Every calculator on this page is free and shows the formula being used — no opaque "calculate" button followed by a number. If a result depends on assumptions like "constant interest rate" or "no fees," we say so. These calculators are educational tools, not financial advice; for actual money decisions, talk to a licensed advisor.
Compound interest is interest paid on both your original principal and on previously-earned interest. After year one, you earn interest on (principal + first year's interest). After year two, on (principal + first and second year's interest), and so on. This is the mechanism behind long-term wealth-building: each year's interest joins the pool that earns next year's interest. The formula is A = P(1 + r/n)^(nt), where n is the number of compounding periods per year.
How is compound interest different from simple interest?

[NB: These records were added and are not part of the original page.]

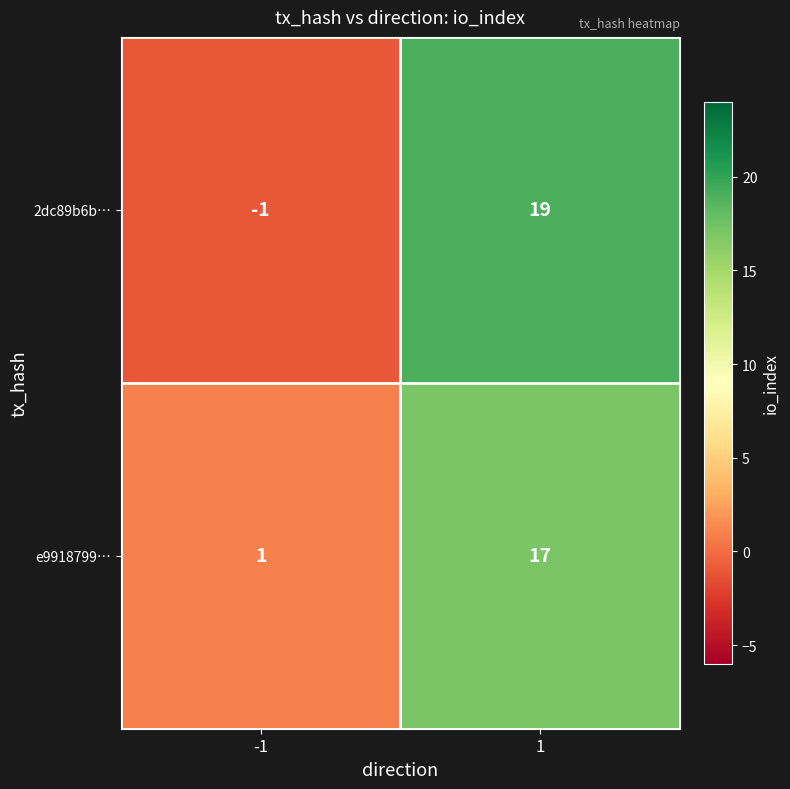

What is the greatest value displayed?

19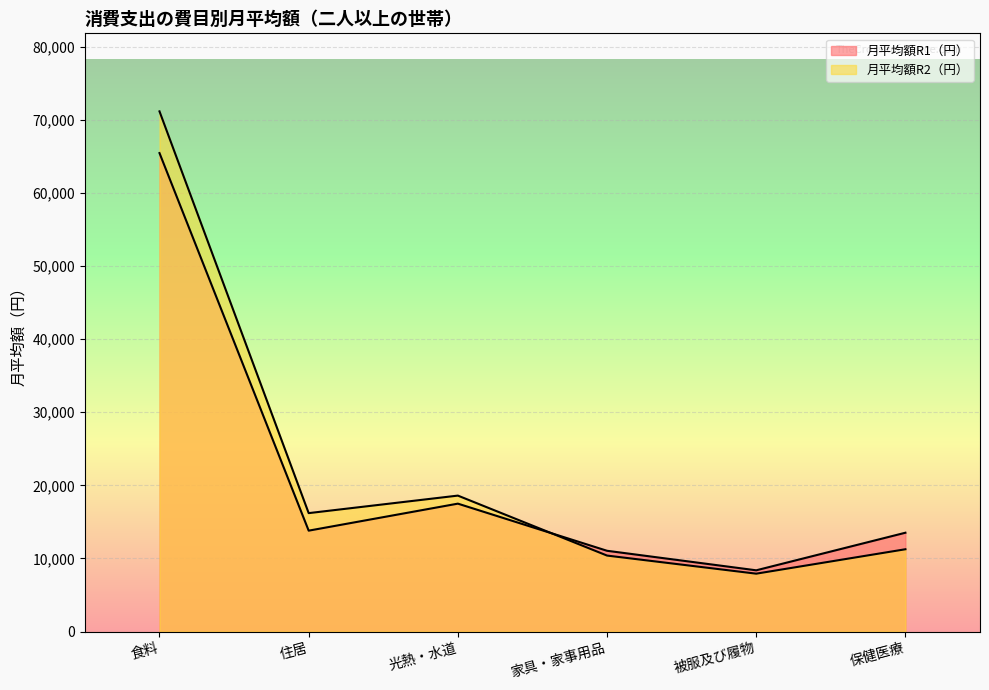

What is the highest value of the 月平均額R1（円） series?

65441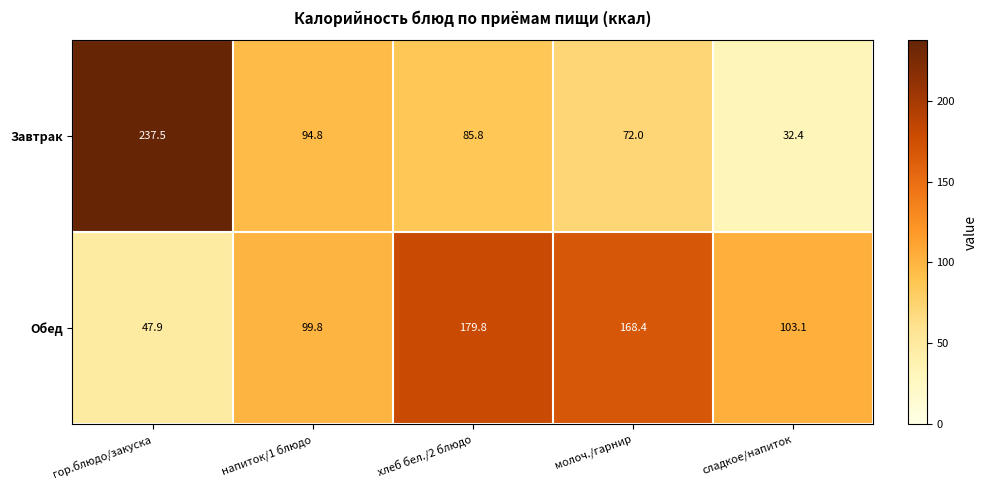

Reading left to right, what are all the values shown in this chart?

Завтрак: 237.5	94.8	85.8	72.0	32.4
Обед: 47.9	99.8	179.8	168.4	103.1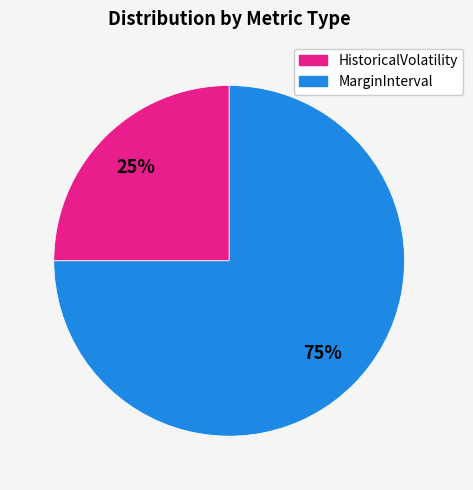

To the nearest percent, what is the average slice percentage?

50%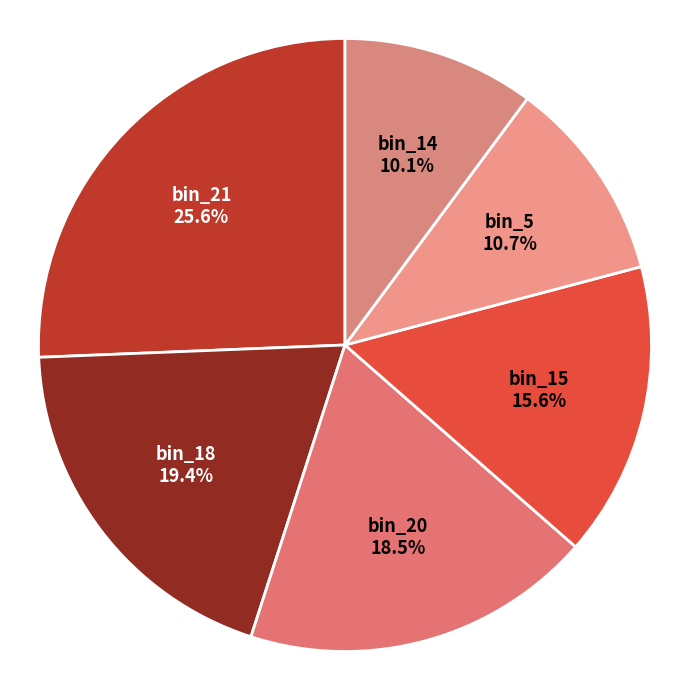

Approximately how many times larger is the value at bin_20 compared to bin_18?

1.0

Simple interest pays you the same amount each period — only on the original principal. Compound interest pays on the growing balance. On $1,000 at 5% for 10 years: simple interest gives $500 total interest ($50/year × 10); compound interest gives ~$629 because each year's interest earns interest the following year. The gap widens dramatically over longer horizons.
How often should interest compound for maximum growth?
More frequent compounding always grows the balance faster, but with diminishing returns. Going from annual to monthly compounding adds noticeably to your end balance; going from daily to continuous compounding adds almost nothing. For most savings accounts, monthly compounding is standard. The compounding frequency matters less than the interest rate itself.
Is the Rule of 72 accurate?
The Rule of 72 — divide 72 by the interest rate to estimate how many years until your money doubles — is a useful mental shortcut for rates between roughly 6% and 10%. For 8%, it gives 9 years; the exact answer is 9.01 years. At rates below 6% or above 10% it gets less accurate. For exact doubling time, use t = ln(2) ÷ ln(1 + r), or use our compound interest calculator to test specific scenarios.